▶ What is expected: Transcribe the part of the passage on Anaitz Arbilla's football career that begins with the words containing "In late August" and ends with "its league status.".

▶ Document passage:
Anaitz Arbilla Zabala (born 15 May 1987) is a Spanish professional footballer who plays for SD Eibar as a full-back or a central defender.

Club career
Born in Pamplona, Navarre, Arbilla began his senior career in 2004 with CD Basconia, Athletic Bilbao's farm team. Two years later he progressed to the reserves in the Segunda División B and, after two seasons, signed with another club in the Basque Country and that level, Barakaldo CF.

Arbilla moved to Polideportivo Ejido (also in division three) for the 2009–10 campaign. The following year he had his first experience in the Segunda División, joining UD Salamanca and starting in 29 league games as the Castile and León team eventually suffered relegation.

In late August 2011, Arbilla moved to another side in the second division, Hércules CF, for a €200,000 fee. He reached La Liga in January 2013, after arriving as a free agent at Rayo Vallecano.

Arbilla made his debut in the Spanish top flight on 10 February 2013, playing the full 90 minutes in a 2–1 home win against Atlético Madrid. He started in eight of his 11 appearances as the Madrid outskirts club eventually retained its league status.

Arbilla scored his first goal for Rayo and in the top tier on 8 February 2014, his team's second in the 4–1 victory over Málaga CF also at Campo de Fútbol de Vallecas. On 30 August 2016, he signed a three-year deal with SD Eibar of the same league.

▶ Dataset entries:

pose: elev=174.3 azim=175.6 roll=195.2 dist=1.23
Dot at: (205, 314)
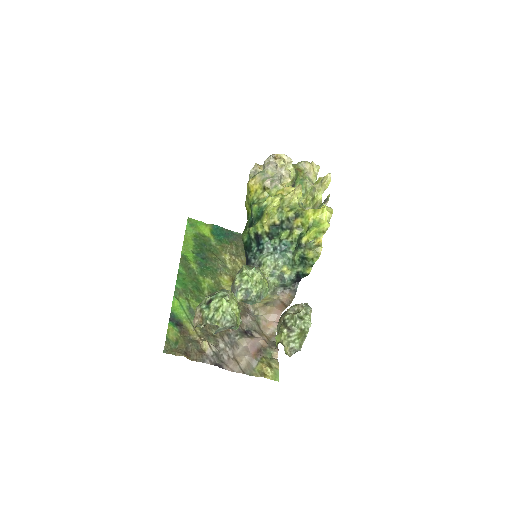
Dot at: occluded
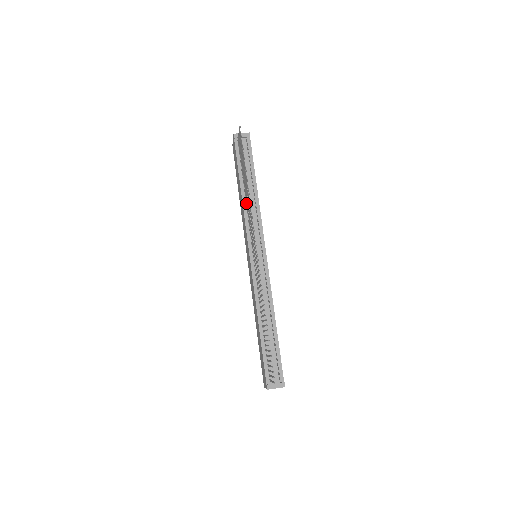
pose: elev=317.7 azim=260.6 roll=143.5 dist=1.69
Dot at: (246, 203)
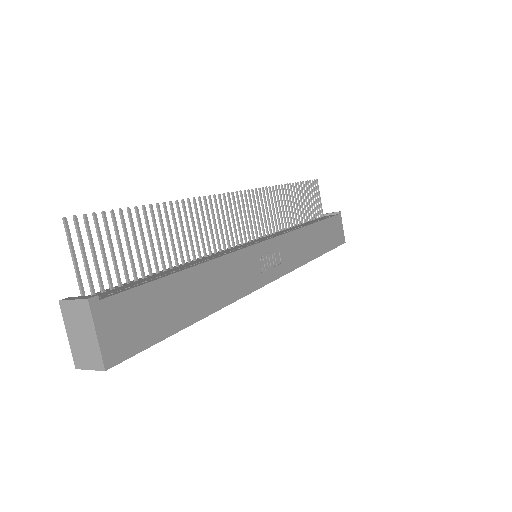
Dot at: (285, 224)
...
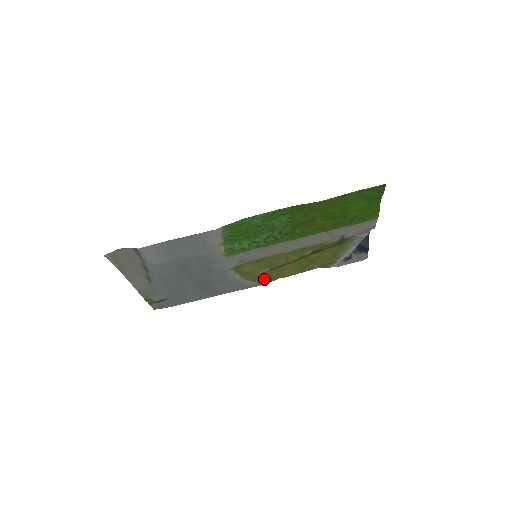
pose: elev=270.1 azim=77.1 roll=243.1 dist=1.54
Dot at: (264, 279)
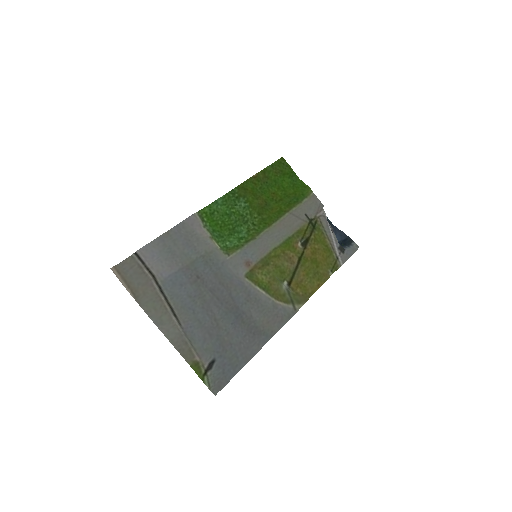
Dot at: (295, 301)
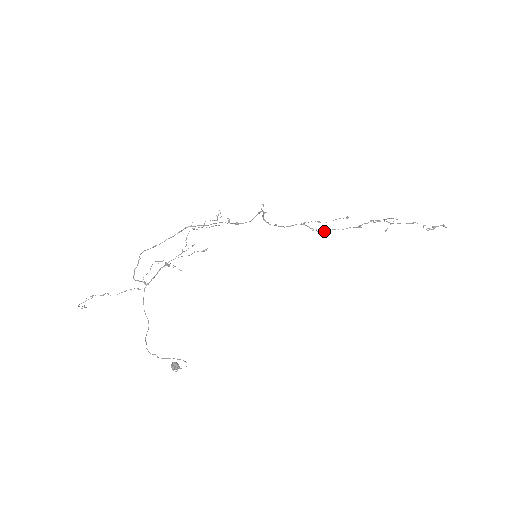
==
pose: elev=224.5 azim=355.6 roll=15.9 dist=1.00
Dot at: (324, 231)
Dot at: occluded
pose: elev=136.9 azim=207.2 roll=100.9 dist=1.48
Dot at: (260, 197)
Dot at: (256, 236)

▶ Exercise answer:
In late August 2011, Arbilla moved to another side in the second division, Hércules CF, for a €200,000 fee. He reached La Liga in January 2013, after arriving as a free agent at Rayo Vallecano.

Arbilla made his debut in the Spanish top flight on 10 February 2013, playing the full 90 minutes in a 2–1 home win against Atlético Madrid. He started in eight of his 11 appearances as the Madrid outskirts club eventually retained its league status.